Start of GIVEN INFORMATION

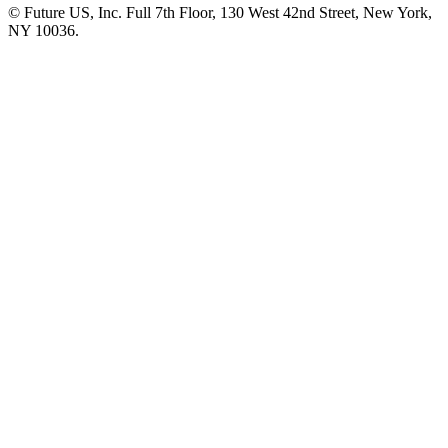
© Future US, Inc. Full 7th Floor, 130 West 42nd Street, New York,
NY 10036.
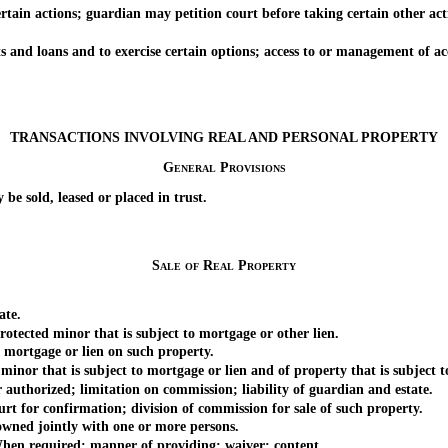
n actions; guardian may petition court before taking certain other actio
 loans and to exercise certain options; access to or management of acc
TRANSACTIONS INVOLVING REAL AND PERSONAL PROPERTY
General Provisions
 sold, leased or placed in trust.
Sale of Real Property
ate.
tected minor that is subject to mortgage or other lien.
mortgage or lien on such property.
nor that is subject to mortgage or lien and of property that is subject t
uthorized; limitation on commission; liability of guardian and estate.
t for confirmation; division of commission for sale of such property.
wned jointly with one or more persons.
hen required; manner of providing; waiver; content.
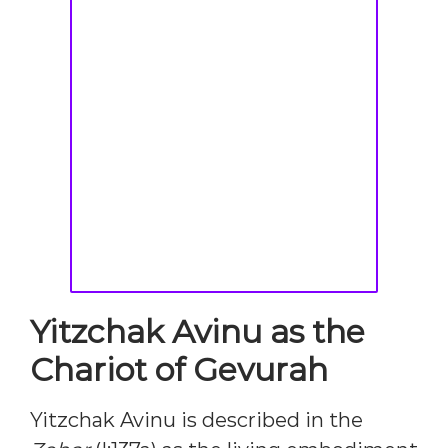
Yitzchak Avinu as the
Chariot of Gevurah
Yitzchak Avinu is described in the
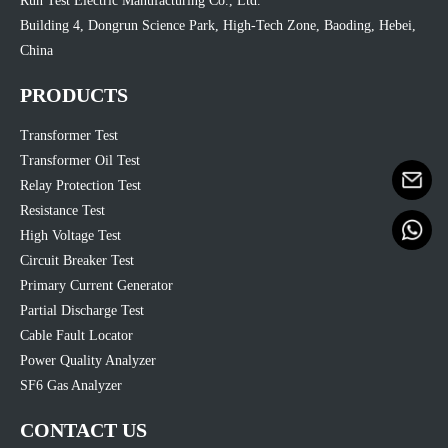
Run Test Electric Manufacturing Co., Ltd.
Building 4, Dongrun Science Park, High-Tech Zone, Baoding, Hebei,
China
PRODUCTS
Transformer Test
Transformer Oil Test
Relay Protection Test
Resistance Test
High Voltage Test
Circuit Breaker Test
Primary Current Generator
Partial Discharge Test
Cable Fault Locator
Power Quality Analyzer
SF6 Gas Analyzer
CONTACT US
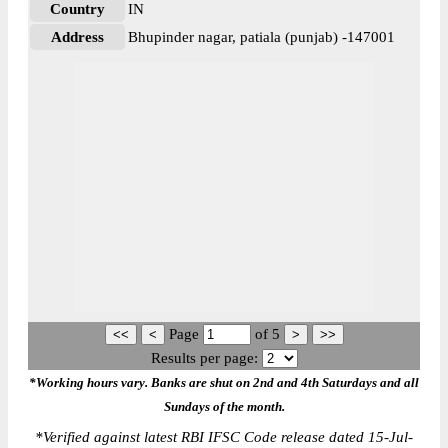
Country
IN
Address
Bhupinder nagar, patiala (punjab) -147001
Page
of
5
Results per page:
*Working hours vary. Banks are shut on 2nd and 4th Saturdays and all
Sundays of the month.
*
Verified against latest RBI IFSC Code release dated 15-Jul-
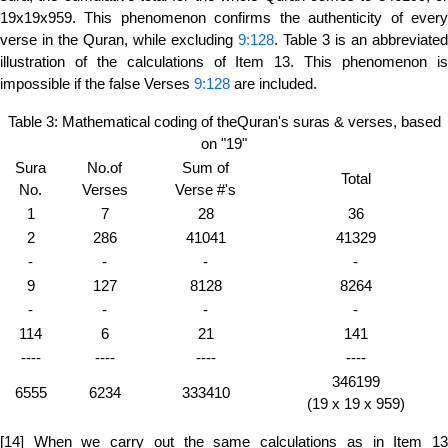
19x19x959. This phenomenon confirms the authenticity of every
verse in the Quran, while excluding
9:128
. Table 3 is an abbreviated
illustration of the calculations of Item 13. This phenomenon is
impossible if the false Verses
9:128
are included.
Table 3: Mathematical coding of theQuran's suras & verses, based
on "19"
Sura
No.of
Sum of
Total
No.
Verses
Verse #'s
1
7
28
36
2
286
41041
41329
-
-
-
-
9
127
8128
8264
-
-
-
-
114
6
21
141
----
----
----
----
346199
6555
6234
333410
(19 x 19 x 959)
[14] When we carry out the same calculations as in Item 13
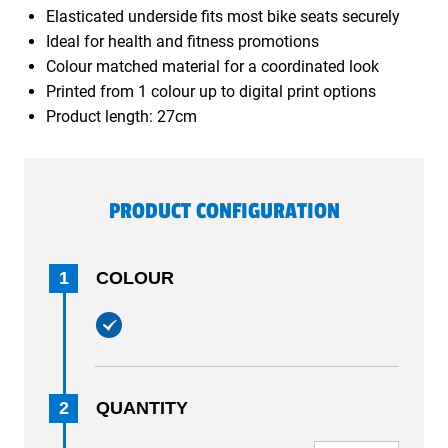
Elasticated underside fits most bike seats securely
Ideal for health and fitness promotions
Colour matched material for a coordinated look
Printed from 1 colour up to digital print options
Product length: 27cm
PRODUCT CONFIGURATION
1
COLOUR
2
QUANTITY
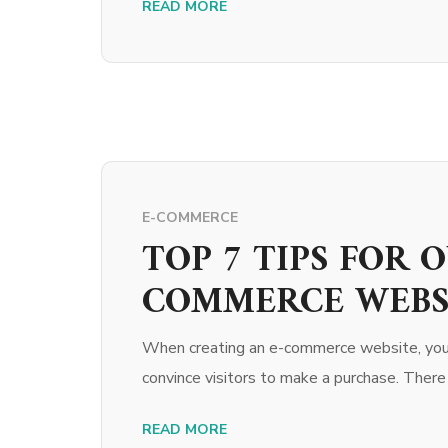
READ MORE
E-COMMERCE
TOP 7 TIPS FOR 
COMMERCE WEBS
When creating an e-commerce website, you s
convince visitors to make a purchase. There
READ MORE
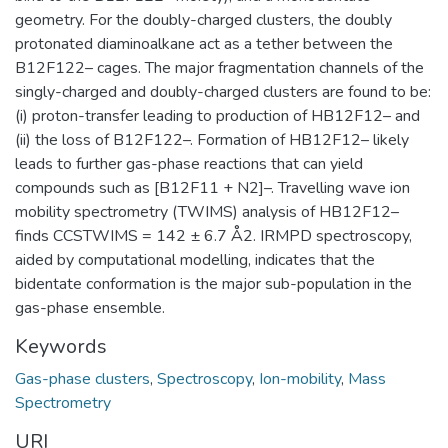
geometry. For the doubly-charged clusters, the doubly
protonated diaminoalkane act as a tether between the
B12F122– cages. The major fragmentation channels of the
singly-charged and doubly-charged clusters are found to be:
(i) proton-transfer leading to production of HB12F12– and
(ii) the loss of B12F122–. Formation of HB12F12– likely
leads to further gas-phase reactions that can yield
compounds such as [B12F11 + N2]–. Travelling wave ion
mobility spectrometry (TWIMS) analysis of HB12F12–
finds CCSTWIMS = 142 ± 6.7 Å2. IRMPD spectroscopy,
aided by computational modelling, indicates that the
bidentate conformation is the major sub-population in the
gas-phase ensemble.
Keywords
Gas-phase clusters
,
Spectroscopy
,
Ion-mobility
,
Mass
Spectrometry
URI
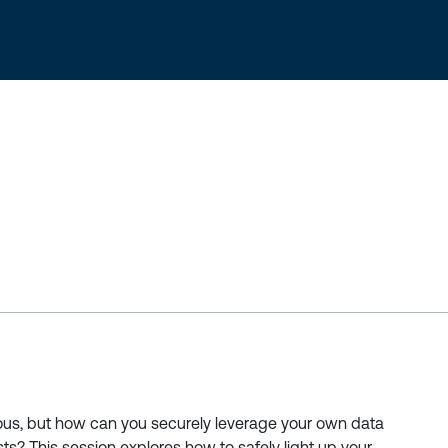
us, but how can you securely leverage your own data
sts? This session explores how to safely light up your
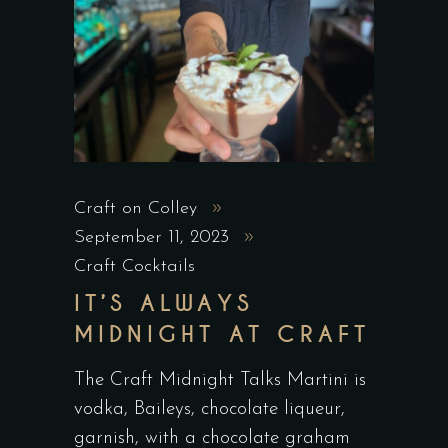
Craft on Colley
September 11, 2023
Craft Cocktails
IT’S ALWAYS
MIDNIGHT AT CRAFT
The Craft Midnight Talks Martini is
vodka, Baileys, chocolate liqueur,
garnish, with a chocolate graham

End of GIVEN INFORMATION

# WORK TO BE COMPLETED
Can you copy the text of every item above word for word, leaving the pictures out of your answer?

# RESULT OF THE EXERCISE
© Future US, Inc. Full 7th Floor, 130 West 42nd Street, New York,
NY 10036.
n actions; guardian may petition court before taking certain other actio
 loans and to exercise certain options; access to or management of acc
TRANSACTIONS INVOLVING REAL AND PERSONAL PROPERTY
General Provisions
 sold, leased or placed in trust.
Sale of Real Property
ate.
tected minor that is subject to mortgage or other lien.
mortgage or lien on such property.
nor that is subject to mortgage or lien and of property that is subject t
uthorized; limitation on commission; liability of guardian and estate.
t for confirmation; division of commission for sale of such property.
wned jointly with one or more persons.
hen required; manner of providing; waiver; content.
Yitzchak Avinu as the
Chariot of Gevurah
Yitzchak Avinu is described in the
Run Test Electric Manufacturing Co., Ltd.
Building 4, Dongrun Science Park, High-Tech Zone, Baoding, Hebei,
China
PRODUCTS
Transformer Test
Transformer Oil Test
Relay Protection Test
Resistance Test
High Voltage Test
Circuit Breaker Test
Primary Current Generator
Partial Discharge Test
Cable Fault Locator
Power Quality Analyzer
SF6 Gas Analyzer
CONTACT US
Country
IN
Address
Bhupinder nagar, patiala (punjab) -147001
Page
of
5
Results per page:
*Working hours vary. Banks are shut on 2nd and 4th Saturdays and all
Sundays of the month.
*
Verified against latest RBI IFSC Code release dated 15-Jul-
19x19x959. This phenomenon confirms the authenticity of every
verse in the Quran, while excluding
9:128
. Table 3 is an abbreviated
illustration of the calculations of Item 13. This phenomenon is
impossible if the false Verses
9:128
are included.
Table 3: Mathematical coding of theQuran's suras & verses, based
on "19"
Sura
No.of
Sum of
Total
No.
Verses
Verse #'s
1
7
28
36
2
286
41041
41329
-
-
-
-
9
127
8128
8264
-
-
-
-
114
6
21
141
----
----
----
----
346199
6555
6234
333410
(19 x 19 x 959)
[14] When we carry out the same calculations as in Item 13
Elasticated underside fits most bike seats securely
Ideal for health and fitness promotions
Colour matched material for a coordinated look
Printed from 1 colour up to digital print options
Product length: 27cm
PRODUCT CONFIGURATION
1
COLOUR
2
QUANTITY
READ MORE
E-COMMERCE
TOP 7 TIPS FOR 
COMMERCE WEBS
When creating an e-commerce website, you s
convince visitors to make a purchase. There
READ MORE
geometry. For the doubly-charged clusters, the doubly
protonated diaminoalkane act as a tether between the
B12F122– cages. The major fragmentation channels of the
singly-charged and doubly-charged clusters are found to be:
(i) proton-transfer leading to production of HB12F12– and
(ii) the loss of B12F122–. Formation of HB12F12– likely
leads to further gas-phase reactions that can yield
compounds such as [B12F11 + N2]–. Travelling wave ion
mobility spectrometry (TWIMS) analysis of HB12F12–
finds CCSTWIMS = 142 ± 6.7 Å2. IRMPD spectroscopy,
aided by computational modelling, indicates that the
bidentate conformation is the major sub-population in the
gas-phase ensemble.
Keywords
Gas-phase clusters
,
Spectroscopy
,
Ion-mobility
,
Mass
Spectrometry
URI
us, but how can you securely leverage your own data
sts? This session explores how to safely light up your
Craft on Colley
September 11, 2023
Craft Cocktails
IT’S ALWAYS
MIDNIGHT AT CRAFT
The Craft Midnight Talks Martini is
vodka, Baileys, chocolate liqueur,
garnish, with a chocolate graham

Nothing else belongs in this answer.